DOCUMENT EXTRACT.

· · · ·

Purification and preliminary characterization of permethrinase from a pyrethroid-transforming strain of Bacillus cereus.

Bacillus cereus SM3 was isolated on a mineral salts medium with Tween 80 as the primary carbon source. It was able to hydrolyze second- and third-generation pyrethroids, thereby generating noninsecticidal products. The enzyme responsible for this hydrolytic reaction was named permethrinase for this study. This is the first instance in which pyrethroid detoxification has been achieved with a cell-free microbial enzyme system. Permethrinase was purified by ion-exchange chromatography and gel filtration chromatography. The molecular mass of native permethrinase was 61 +/- 3 kDa, as estimated by Sephadex G-100 gel filtration. This novel microbial esterase seems to be a carboxylesterase. Permethrinase activity had an optimum pH of 7.5 and a temperature optimum of 37 degrees C. No cofactors or coenzymes were required for permethrinase activity. The enzyme may be a serine esterase, as it seems to be sensitive to the organophosphorus compound tetraethylpyrophosphate at concentrations in the micromolar range. Addition of dithiothreitol afforded permethrinase protection against the inhibitory effects of the sulfydryl agents p-chloromercuribenzoate and N-ethylmaleimide. The enzyme was stable over a range of temperatures. Cell extracts of strain SM3 also contained another esterase, which was active towards beta-naphthylacetate, but this enzyme was distinct from permethrinase.

· · · ·

Stored records:
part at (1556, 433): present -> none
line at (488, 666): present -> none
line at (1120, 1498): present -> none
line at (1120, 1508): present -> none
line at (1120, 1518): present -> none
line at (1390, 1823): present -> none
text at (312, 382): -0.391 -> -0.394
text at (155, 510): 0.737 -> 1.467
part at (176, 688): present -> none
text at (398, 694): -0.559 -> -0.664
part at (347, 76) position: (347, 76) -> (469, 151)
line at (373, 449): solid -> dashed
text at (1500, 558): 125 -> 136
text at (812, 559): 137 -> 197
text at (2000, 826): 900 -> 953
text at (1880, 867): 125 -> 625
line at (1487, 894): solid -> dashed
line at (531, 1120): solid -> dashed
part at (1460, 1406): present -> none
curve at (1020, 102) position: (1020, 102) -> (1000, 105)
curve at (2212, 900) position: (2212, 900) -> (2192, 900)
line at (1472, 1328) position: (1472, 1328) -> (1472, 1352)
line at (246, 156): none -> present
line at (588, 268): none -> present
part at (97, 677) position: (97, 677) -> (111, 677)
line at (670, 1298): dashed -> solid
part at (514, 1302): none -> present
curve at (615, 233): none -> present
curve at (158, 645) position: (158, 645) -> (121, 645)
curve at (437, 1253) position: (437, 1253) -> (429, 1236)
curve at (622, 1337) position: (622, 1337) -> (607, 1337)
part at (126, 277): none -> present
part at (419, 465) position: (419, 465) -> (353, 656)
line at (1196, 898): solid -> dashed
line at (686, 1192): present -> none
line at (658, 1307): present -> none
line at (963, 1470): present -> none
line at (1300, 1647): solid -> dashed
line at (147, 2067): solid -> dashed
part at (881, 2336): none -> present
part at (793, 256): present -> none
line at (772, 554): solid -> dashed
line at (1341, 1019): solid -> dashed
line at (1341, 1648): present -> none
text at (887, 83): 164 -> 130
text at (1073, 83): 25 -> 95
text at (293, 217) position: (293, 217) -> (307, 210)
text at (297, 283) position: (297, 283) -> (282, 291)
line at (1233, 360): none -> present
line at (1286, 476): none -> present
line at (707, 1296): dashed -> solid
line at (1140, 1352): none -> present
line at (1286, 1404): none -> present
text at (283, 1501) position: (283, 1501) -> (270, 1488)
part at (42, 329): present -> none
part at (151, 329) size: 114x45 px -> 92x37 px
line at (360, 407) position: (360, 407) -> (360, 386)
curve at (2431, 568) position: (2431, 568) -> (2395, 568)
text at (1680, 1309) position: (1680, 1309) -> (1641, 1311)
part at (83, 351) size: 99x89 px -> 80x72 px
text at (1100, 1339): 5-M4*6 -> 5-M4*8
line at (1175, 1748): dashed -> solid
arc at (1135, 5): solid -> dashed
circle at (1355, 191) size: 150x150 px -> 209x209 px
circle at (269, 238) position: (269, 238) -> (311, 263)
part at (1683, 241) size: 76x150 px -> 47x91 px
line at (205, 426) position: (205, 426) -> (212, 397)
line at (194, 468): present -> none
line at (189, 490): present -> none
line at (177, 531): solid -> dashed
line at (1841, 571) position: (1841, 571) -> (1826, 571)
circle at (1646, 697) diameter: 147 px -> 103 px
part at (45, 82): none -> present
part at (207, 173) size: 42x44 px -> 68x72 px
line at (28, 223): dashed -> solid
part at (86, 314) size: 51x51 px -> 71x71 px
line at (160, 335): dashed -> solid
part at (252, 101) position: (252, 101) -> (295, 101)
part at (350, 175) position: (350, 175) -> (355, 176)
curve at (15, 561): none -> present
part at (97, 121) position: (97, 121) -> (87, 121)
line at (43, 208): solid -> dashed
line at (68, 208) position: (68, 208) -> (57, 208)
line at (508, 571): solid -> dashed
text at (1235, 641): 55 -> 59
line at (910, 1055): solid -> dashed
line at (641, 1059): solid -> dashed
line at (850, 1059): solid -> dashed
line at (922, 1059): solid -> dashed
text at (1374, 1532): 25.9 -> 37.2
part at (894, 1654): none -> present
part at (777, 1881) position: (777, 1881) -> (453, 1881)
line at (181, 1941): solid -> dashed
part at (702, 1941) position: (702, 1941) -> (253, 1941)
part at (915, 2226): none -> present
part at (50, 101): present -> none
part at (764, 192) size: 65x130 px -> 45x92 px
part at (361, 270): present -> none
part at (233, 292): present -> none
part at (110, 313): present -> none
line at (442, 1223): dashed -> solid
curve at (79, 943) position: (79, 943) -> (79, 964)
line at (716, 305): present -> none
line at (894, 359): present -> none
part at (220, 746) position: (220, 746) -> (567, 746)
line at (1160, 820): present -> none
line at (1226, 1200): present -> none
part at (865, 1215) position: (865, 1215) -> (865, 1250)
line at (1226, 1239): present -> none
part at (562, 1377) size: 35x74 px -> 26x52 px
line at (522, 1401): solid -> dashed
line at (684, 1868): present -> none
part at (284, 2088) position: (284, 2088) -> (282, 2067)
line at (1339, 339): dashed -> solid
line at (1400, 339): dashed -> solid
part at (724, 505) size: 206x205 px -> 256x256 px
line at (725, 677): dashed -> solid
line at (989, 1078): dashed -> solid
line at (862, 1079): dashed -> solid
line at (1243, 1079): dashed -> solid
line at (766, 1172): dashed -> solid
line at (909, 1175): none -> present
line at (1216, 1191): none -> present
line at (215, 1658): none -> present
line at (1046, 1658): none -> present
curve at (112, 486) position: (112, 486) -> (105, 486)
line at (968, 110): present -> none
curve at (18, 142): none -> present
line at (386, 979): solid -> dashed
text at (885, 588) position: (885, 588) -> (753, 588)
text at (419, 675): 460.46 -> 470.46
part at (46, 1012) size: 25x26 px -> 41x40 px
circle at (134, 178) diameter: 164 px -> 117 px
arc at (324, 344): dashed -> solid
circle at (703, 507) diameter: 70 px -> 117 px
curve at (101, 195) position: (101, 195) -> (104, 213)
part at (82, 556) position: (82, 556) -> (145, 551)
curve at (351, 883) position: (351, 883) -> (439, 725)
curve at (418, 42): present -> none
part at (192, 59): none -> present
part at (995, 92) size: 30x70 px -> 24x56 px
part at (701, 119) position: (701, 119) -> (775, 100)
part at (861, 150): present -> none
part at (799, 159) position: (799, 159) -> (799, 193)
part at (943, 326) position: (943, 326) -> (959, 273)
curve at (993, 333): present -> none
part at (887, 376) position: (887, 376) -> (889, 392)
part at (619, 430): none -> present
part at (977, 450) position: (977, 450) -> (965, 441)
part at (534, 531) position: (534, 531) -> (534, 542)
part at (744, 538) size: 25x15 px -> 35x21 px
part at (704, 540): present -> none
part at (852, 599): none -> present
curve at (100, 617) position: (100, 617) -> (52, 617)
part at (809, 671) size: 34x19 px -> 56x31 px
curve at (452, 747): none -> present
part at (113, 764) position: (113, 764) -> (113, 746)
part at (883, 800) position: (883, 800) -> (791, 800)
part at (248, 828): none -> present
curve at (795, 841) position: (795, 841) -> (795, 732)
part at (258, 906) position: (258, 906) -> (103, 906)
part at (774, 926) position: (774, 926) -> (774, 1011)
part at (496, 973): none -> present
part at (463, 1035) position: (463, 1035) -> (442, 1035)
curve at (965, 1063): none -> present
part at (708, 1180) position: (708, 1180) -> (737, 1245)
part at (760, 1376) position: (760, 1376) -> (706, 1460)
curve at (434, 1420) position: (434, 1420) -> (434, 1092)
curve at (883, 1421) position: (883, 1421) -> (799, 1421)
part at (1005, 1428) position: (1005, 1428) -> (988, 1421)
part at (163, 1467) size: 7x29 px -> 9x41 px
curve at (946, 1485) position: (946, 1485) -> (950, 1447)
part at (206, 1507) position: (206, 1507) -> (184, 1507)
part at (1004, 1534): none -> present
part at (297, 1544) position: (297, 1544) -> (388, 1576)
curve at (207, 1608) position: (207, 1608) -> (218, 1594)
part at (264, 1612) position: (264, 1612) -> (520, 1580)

· · · ·

In the abstract on permethrinase, what is stated about each point below?
(a) What primary carbon source was used to isolate Bacillus cereus SM3?
(b) What molecular mass was estimated for native permethrinase, and by which method?
(c) Which compound protected permethrinase against p-chloromercuribenzoate and N-ethylmaleimide?

REPLY TO THE EXERCISE.
(a) Tween 80, on a mineral salts medium.
(b) 61 +/- 3 kDa, estimated by Sephadex G-100 gel filtration.
(c) Dithiothreitol.